It’s hard to believe we have almost reached the halfway mark of 2019! On reflection, there’s much we have achieved and plenty more to progress for the rest of the year.
In early May we attended the Local Health Advisory Committee (LHAC) Forum in Griffith and I enjoyed hearing from the guest speakers and participants about the great work being done in primary healthcare, and where we can provide more support. Part of the event included the launch of our inaugural Pitch Night. We had more than 100 people help share $106,800 among three worthy programs which will be delivered in our region over the next 12 months. You can read more about the programs here.
In late May our Board hosted a dinner with the National Rural Health Commissioner, Emeritus Professor Paul Worley. He spoke candidly about his experiences as a Rural Generalist and his vision for networked rural communities to lead the way in delivering healthcare and training in a regional setting. It was refreshing to learn much of the issues and opportunities we have identified are common around Australian and I’m looking forward to reading his recommendations to Government about development of a National Rural Generalist Pathway to support current practice and a sustainable workforce, and how allied health can play a significant role in keeping rural and remote communities well.
Most recently we launched our Mental Health and Suicide Prevention resources page. Its purpose is to provide organisations and community groups access to appropriate resources to help increase awareness and build the community’s capacity to support mental health and wellbeing. I certainly encourage you to have a look at the resources available on this site, and thank those organisations who have helped collate the information and resources on the page.

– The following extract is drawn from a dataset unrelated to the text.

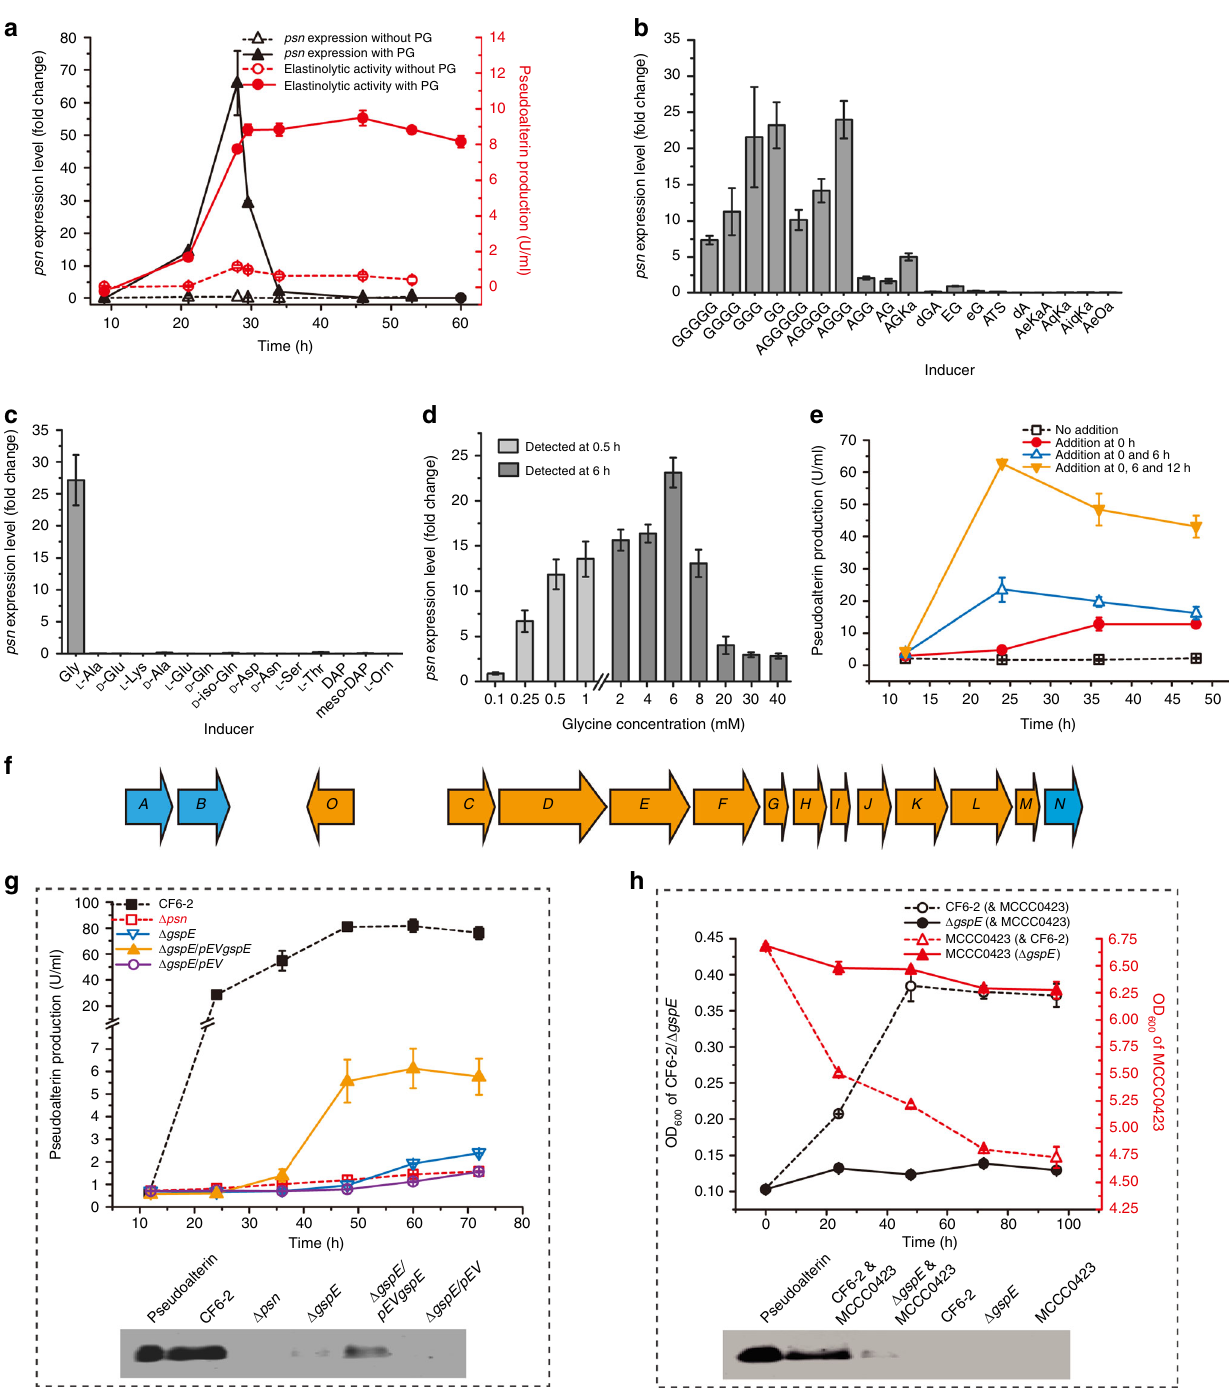
Fig. 4 Induction and secretion of pseudoalterin in strain CF6-2. a Induction of psn expression in strain CF6-2 by PG of strain MCCC0423. Control, strain CF6-2 was cultured in the medium without PG. b Inducing effects of peptides derived from PG on psn expression. O, L -Orn; iq, D -iso-Gln. c Inducing effects of amino acids from PG on psn expression. d Inducing effects of different concentrations of glycine on psn expression. e The extracellular pseudoalterin production of strain CF6-2 induced by 2 mM glycine added at 0, 6, and/or 12 h. Control, strain CF6-2 was cultured in the medium without glycine. The pseudoalterin production was represented by the extracellular elastinolytic activity. f Genetic organization of the T2SS cluster of strain CF6-2. Each gene is represented by an arrow. The “ core ” genes in the cluster are marked in orange and the others ( gspA , B , and N ) in blue. g Pseudoalterin production of strain CF6-2 and its mutants cultured in a fermentation medium. The upper shows pseudoalterin production represented by extracellular elastinolytic activity. The lower shows pseudoalterin production detected by western blot. h Non-contact co-culture of strain Δ gspE and strain MCCC0423. The upper panel shows the growth of the strains. The lower panel shows pseudoalterin production detected by western blot. The graphs show data from triplicate experiments (mean ± SD). Source data are provided as a Source Data fi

We’re continuing our work on the allied health and mental health reviews. Feedback from consumers and providers has shown a need to look at new models to deliver these services into our communities with the aim of providing efficient, effective and appropriate levels of care when and where it’s needed.
HealthPathways has seen the recruitment of two new doctors join our team as clinical editors, and the team continues to publish new pathways regularly. We are now up to 185 live pages, of which 164 are clinical. The most recent additions include non-acute immunology assessment, diabetes specialised nursing, acute orthopaedic assessment, acute rheumatology assessment, fracture clinic assessment, and orthopaedic advice.
Looking ahead we will be working towards transitioning Commonwealth community mental health clients currently accessing services under Partners in Recover (PIR), Support for Day to Day Living in the Community (D2DL) and Personal Helpers and Mentors (PHaMs) to other suitable programs. To support this process we have received $2.1 million of National Psychosocial Support (NPS) program funding until June 2020, as PIR, D2DL, and PHaMs will end at the end of June 2019.
For our general practices we are working towards implementing the Practice Incentives Program Quality Improvement Incentive (PIP QI) by 1 August 2019. This new quality improvement incentive combines multiple incentives into one to support practices to improve record keeping for patient information, and to use the information to drive quality in patient care.
Finally, I want to congratulate those organisations and community groups who have received a community grant. Since our launch in late December last year we have funded more than 60 grants which have in excess of $560,000 in funding to help support the mental health and wellbeing of nearly 11,000 people in our region living with the impacts of drought. It’s a great achievement and I look forward to seeing more grants funded over the coming 12 months.